Steelhead LNG cancels plans for floating terminal
200 jobs, 30 years of revenue were estimated from proposed export facility outside Victoria

Steelhead LNG is no longer exploring a proposal for a liquefied natural gas terminal on south Vancouver Island.
The company announced plans in August 2015 to build a floating facility moored to shore with capacity to process up to six million tonnes of LNG per year.
The proposal was in partnership with the Malahat Nation, which owns the Bamberton industrial site about 40 kilometres north of Victoria, .
"Steelhead LNG made the decision after careful consideration and based on several factors, as we look to develop a project that delivers low-cost LNG that is globally competitive," a statement from the company said Friday.
A vocal critic of the proposal, Adam Olsen, the B.C. Green Party MLA for Saanich North and the Islands, said he was always sceptical about its chances of success.

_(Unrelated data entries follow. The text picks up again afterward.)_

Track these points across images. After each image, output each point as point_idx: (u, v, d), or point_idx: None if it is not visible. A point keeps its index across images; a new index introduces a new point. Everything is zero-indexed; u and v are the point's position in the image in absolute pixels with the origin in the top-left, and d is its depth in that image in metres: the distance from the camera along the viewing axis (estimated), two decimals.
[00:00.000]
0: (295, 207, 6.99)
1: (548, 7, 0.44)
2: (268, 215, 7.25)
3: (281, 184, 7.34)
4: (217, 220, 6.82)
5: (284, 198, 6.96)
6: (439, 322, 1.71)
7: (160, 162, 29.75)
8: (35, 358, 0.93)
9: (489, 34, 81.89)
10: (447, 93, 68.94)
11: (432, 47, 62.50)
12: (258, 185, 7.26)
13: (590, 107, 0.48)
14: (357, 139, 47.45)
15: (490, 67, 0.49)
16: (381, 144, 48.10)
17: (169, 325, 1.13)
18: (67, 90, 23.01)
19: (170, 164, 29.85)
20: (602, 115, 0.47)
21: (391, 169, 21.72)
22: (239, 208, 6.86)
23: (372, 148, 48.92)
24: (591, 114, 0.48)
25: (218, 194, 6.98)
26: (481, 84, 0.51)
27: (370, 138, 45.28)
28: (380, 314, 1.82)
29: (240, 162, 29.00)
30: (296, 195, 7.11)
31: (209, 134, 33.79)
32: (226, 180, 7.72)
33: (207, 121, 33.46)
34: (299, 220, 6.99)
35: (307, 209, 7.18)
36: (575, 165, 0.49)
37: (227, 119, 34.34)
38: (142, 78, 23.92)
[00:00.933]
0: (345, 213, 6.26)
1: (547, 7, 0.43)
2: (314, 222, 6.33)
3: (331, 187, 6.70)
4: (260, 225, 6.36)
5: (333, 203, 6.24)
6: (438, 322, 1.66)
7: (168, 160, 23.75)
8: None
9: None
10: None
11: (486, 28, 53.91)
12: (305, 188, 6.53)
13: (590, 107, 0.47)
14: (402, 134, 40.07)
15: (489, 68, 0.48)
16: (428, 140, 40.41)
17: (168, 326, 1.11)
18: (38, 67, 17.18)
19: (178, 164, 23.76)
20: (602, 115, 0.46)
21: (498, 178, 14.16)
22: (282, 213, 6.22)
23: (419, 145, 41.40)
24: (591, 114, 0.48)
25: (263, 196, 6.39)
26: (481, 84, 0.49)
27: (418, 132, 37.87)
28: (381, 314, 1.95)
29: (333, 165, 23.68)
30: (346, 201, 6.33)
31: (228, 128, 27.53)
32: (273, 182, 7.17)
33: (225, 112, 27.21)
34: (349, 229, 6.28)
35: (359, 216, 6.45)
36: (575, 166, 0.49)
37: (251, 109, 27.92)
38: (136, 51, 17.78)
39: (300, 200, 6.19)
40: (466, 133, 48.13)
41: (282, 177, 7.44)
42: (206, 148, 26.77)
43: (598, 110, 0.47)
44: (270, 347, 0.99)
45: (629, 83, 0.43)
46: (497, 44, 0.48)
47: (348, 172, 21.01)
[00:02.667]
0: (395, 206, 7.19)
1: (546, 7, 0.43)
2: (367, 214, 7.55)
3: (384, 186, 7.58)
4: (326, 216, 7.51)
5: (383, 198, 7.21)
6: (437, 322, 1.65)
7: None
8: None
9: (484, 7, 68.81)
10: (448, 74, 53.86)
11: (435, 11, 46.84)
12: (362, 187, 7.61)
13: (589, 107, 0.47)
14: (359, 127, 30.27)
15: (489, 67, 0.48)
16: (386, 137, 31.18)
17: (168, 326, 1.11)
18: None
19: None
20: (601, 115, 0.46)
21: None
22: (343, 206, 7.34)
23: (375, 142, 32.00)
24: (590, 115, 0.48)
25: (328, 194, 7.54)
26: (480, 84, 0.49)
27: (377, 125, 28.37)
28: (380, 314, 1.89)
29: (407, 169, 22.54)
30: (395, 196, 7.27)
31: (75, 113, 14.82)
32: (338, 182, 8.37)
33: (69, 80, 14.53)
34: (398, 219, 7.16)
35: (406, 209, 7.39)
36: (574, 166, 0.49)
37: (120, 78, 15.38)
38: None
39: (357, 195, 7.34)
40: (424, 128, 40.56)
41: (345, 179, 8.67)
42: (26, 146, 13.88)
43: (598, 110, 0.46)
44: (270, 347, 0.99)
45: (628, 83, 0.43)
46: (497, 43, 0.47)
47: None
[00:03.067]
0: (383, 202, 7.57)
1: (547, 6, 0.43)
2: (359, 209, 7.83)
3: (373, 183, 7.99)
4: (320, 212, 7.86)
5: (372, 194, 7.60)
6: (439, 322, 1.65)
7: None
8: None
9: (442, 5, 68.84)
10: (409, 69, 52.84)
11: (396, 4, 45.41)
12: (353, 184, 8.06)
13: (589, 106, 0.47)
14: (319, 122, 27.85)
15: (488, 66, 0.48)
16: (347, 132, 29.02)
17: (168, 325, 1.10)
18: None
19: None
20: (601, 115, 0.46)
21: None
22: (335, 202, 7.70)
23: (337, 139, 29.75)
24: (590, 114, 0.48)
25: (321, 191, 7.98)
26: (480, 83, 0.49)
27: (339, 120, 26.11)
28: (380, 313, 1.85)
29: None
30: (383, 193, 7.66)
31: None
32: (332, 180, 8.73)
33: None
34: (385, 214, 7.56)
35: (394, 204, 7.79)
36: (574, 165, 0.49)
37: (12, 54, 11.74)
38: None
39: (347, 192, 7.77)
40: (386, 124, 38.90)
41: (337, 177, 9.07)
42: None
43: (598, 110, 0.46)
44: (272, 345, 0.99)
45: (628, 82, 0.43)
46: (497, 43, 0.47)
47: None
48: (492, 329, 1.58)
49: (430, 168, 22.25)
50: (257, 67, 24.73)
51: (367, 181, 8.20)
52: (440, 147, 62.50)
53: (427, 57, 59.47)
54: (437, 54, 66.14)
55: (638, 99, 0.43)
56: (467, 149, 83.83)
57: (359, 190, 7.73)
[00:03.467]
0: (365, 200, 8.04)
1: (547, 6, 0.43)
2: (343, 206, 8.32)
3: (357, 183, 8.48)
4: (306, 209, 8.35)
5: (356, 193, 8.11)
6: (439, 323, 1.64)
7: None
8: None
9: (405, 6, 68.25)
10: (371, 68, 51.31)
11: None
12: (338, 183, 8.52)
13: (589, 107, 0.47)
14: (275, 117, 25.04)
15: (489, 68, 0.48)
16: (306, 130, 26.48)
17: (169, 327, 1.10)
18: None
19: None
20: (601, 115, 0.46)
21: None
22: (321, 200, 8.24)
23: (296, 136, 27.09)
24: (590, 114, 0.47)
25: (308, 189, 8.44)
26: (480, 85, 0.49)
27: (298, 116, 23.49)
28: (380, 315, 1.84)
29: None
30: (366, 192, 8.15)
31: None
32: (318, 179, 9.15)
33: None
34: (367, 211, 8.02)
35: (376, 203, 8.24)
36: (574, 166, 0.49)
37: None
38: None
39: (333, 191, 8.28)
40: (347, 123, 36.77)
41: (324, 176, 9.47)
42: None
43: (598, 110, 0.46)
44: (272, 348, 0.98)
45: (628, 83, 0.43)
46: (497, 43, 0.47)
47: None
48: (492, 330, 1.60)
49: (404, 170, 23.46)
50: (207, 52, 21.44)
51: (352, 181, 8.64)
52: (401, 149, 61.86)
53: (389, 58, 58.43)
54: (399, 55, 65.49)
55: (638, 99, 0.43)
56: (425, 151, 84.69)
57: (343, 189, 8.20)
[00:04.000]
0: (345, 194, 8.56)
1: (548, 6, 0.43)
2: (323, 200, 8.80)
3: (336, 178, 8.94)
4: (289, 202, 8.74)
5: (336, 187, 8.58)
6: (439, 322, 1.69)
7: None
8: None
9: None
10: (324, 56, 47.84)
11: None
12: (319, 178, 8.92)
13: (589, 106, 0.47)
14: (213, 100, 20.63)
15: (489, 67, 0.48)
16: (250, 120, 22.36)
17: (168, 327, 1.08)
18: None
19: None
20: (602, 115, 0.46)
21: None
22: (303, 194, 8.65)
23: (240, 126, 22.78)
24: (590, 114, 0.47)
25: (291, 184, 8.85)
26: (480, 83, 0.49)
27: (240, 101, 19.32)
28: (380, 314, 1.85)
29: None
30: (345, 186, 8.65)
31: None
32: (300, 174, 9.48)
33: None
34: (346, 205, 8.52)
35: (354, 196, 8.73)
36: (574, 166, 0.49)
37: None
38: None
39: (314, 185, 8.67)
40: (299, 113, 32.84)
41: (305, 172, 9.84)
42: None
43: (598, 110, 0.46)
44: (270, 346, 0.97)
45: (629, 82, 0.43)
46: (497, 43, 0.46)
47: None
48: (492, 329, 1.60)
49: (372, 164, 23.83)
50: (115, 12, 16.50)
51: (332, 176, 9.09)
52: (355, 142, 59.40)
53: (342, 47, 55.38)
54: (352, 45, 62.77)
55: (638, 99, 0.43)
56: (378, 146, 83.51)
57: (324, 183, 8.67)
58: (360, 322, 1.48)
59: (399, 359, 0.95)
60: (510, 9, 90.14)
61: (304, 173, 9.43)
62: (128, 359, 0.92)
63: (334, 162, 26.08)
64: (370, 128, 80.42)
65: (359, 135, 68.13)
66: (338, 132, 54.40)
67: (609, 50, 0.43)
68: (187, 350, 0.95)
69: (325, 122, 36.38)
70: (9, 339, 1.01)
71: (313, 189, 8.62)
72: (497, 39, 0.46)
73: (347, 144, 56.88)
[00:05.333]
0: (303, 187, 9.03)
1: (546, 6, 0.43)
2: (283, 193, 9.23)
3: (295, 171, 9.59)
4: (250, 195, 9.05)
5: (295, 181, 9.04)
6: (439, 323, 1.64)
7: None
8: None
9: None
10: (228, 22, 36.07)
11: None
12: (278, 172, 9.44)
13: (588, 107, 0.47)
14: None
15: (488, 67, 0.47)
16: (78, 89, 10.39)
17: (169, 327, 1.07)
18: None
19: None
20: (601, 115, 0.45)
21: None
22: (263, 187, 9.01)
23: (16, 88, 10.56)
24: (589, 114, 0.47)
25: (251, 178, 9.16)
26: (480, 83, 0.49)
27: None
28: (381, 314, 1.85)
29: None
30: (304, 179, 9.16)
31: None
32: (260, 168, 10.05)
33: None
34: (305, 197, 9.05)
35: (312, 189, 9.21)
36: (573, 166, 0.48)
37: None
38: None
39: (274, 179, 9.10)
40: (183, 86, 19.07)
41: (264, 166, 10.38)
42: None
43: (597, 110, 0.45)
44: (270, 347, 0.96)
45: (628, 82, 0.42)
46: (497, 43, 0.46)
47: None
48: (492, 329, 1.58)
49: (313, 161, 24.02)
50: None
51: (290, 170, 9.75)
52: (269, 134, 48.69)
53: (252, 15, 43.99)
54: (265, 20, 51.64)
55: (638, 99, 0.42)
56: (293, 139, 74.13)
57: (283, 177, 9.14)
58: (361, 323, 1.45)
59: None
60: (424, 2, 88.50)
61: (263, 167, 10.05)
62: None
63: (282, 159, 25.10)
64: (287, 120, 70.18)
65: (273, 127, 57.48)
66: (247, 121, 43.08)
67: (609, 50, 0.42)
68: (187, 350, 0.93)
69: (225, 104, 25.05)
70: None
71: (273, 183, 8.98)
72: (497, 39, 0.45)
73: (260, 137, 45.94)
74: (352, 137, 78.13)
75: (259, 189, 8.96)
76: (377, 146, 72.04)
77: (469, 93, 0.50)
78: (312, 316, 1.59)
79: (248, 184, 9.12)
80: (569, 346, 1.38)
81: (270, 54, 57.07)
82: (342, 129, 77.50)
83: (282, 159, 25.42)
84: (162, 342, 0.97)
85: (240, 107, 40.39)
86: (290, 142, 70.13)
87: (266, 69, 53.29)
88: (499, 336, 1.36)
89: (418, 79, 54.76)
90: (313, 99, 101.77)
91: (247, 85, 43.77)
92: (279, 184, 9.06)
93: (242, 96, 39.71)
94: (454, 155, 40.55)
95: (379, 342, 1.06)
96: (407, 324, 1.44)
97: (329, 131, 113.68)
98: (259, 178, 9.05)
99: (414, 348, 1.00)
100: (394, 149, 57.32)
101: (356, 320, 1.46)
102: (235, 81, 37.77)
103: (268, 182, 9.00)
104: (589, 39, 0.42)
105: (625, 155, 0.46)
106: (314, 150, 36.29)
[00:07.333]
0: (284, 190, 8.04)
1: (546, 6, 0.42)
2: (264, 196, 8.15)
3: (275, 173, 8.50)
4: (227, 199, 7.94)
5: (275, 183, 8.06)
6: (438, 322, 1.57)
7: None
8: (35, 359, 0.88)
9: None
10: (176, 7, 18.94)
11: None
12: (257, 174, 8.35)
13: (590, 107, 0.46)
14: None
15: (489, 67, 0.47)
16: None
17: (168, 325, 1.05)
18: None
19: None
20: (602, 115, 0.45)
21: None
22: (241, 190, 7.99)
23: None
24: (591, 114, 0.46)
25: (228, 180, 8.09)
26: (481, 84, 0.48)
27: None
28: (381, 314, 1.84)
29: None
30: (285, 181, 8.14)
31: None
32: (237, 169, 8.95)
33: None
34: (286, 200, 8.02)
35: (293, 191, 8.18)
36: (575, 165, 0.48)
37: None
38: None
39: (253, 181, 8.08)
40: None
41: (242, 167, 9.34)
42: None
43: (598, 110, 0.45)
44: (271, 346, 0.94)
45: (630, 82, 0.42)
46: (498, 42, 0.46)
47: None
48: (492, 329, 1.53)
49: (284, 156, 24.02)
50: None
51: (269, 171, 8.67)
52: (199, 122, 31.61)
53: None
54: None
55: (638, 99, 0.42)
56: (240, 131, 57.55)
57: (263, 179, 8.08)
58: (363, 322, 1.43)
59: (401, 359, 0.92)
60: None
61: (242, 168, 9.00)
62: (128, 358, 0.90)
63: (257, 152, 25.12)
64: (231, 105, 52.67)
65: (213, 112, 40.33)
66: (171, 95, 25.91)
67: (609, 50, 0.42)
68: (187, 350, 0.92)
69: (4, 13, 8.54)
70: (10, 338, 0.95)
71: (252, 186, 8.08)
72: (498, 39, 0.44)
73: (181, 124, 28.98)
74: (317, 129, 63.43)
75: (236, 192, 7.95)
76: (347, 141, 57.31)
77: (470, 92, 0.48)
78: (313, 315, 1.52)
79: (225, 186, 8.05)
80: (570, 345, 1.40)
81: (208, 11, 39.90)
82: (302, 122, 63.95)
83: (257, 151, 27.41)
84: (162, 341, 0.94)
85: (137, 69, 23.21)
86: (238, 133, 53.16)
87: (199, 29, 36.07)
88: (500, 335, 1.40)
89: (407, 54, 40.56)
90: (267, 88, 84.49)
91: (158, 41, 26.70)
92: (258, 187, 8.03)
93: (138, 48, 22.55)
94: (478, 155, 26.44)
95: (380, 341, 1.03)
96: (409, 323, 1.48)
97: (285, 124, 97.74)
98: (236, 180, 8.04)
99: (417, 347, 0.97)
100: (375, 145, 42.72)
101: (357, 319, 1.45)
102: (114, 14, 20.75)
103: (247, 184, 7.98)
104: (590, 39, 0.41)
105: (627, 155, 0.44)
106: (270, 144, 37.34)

"I was excited by the news that we're not going to have this level of industrial activity in the Saanich Inlet," Olsen told On the Island host Gregor Craigie.
Olsen said community opposition to the proposed LNG plant included pollution concerns and the opposition to running loaded tanker ships past residential neighbourhood on the Saanich peninsula.
Underwater gas pipeline 'problematic'
However, he said, a particular challenge for the Steelhead-Malahat Nation proposal was getting an underwater natural gas pipeline to the Saanich Inlet terminal site, from Cherry Point in Washington State through the Gulf Islands and an environmentally protected area.
"I think the economics of building that pipeline probably were problematic," Olsen said.
He said Steelhead LNG will have a similar challenge getting a gas pipeline to its other proposed facility, called the Kwispaa LNG project, southwest of Port Alberni on Vancouver Island.
Larger LNG proposal survives
Steelhead LNG says it will continue to explore its proposal for the larger-capacity Kwispaa LNG project, formerly called Sarita LNG. The Kwispaa project is in partnership with the Huu-ay-aht First Nation.
Meanwhile, Olsen said the prospects are better for future economic development on the Bamberton lands without the prospect of an LNG terminal on the 525-hectare site, which was purchased by the Malahat Nation in 2015 for $37.5-million.
"LNG facilities not being compatible with virtually anything else, that would have left that land not available for other opportunities," he said.
"Now that this LNG fiasco is over … they can start to explore then in earnest."